The EXPOSE instruction in a Dockerfile informs Docker that the container will listen on specified network ports at runtime, serving as documentation without actually publishing the ports.
The EXPOSE instruction declares the ports on which the container will listen for network connections. It serves primarily as documentation for developers and as metadata for the image, indicating which ports the application inside expects to use. However, it's important to understand that EXPOSE does not actually publish the ports or make them accessible from outside the container—it simply records the information for future reference.

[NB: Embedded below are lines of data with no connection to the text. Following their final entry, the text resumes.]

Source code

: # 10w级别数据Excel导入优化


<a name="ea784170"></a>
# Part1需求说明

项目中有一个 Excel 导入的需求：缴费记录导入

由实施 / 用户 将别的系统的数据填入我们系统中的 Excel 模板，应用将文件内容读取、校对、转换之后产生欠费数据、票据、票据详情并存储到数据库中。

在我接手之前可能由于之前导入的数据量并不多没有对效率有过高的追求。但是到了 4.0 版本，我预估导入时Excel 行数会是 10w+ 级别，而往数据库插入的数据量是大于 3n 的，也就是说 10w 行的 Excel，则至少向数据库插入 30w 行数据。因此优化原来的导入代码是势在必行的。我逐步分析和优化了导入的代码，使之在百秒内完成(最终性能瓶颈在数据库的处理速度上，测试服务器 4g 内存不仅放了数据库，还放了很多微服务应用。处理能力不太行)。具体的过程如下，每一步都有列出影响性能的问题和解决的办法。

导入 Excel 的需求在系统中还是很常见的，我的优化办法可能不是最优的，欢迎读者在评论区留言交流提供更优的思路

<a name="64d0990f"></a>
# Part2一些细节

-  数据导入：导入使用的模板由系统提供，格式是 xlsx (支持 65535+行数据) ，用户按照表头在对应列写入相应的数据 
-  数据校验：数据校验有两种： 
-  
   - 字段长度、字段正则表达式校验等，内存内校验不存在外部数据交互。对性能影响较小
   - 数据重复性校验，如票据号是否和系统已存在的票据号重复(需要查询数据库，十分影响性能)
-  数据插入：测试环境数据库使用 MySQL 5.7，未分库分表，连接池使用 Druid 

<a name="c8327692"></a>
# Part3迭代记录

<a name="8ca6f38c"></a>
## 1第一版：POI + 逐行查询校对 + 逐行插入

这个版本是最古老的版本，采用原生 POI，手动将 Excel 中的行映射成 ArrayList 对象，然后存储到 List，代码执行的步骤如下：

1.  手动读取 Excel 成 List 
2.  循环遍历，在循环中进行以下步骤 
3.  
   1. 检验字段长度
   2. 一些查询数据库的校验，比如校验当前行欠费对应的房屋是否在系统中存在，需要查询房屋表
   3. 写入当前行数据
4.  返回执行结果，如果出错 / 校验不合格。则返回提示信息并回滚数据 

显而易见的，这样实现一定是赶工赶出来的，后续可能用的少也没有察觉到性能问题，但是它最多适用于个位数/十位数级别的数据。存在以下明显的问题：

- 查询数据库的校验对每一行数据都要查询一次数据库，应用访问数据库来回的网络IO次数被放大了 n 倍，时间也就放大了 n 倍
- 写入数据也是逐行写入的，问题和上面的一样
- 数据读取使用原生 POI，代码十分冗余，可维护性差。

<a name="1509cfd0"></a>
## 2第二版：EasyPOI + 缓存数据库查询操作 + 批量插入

When you specify EXPOSE in your Dockerfile, the information becomes part of the image metadata. You can view this information with docker inspect or docker image history, and other tools can use it to understand what ports the application expects. For example, when running a container with the -P flag (uppercase P), Docker will automatically publish all exposed ports to random high-numbered ports on the host, which can be useful for testing.
EXPOSE does not actually make ports accessible from the host—it's purely informational .
To make ports accessible, you must publish them at runtime using -p (lowercase) or -P (uppercase) with docker run .
The -p flag overrides EXPOSE, allowing you to publish any port regardless of what's declared .
EXPOSE accepts TCP (default) or UDP protocol specifications .
Multiple EXPOSE instructions can be used, or you can list multiple ports in one instruction .
The combination of EXPOSE and the -P flag is particularly useful: docker run -P my-image will automatically map all exposed ports to random ports on the host, which you can discover with docker port. This is convenient for development and testing when you don't care which host ports are used. For production, you'll typically use explicit -p mappings to control exactly which host ports are used.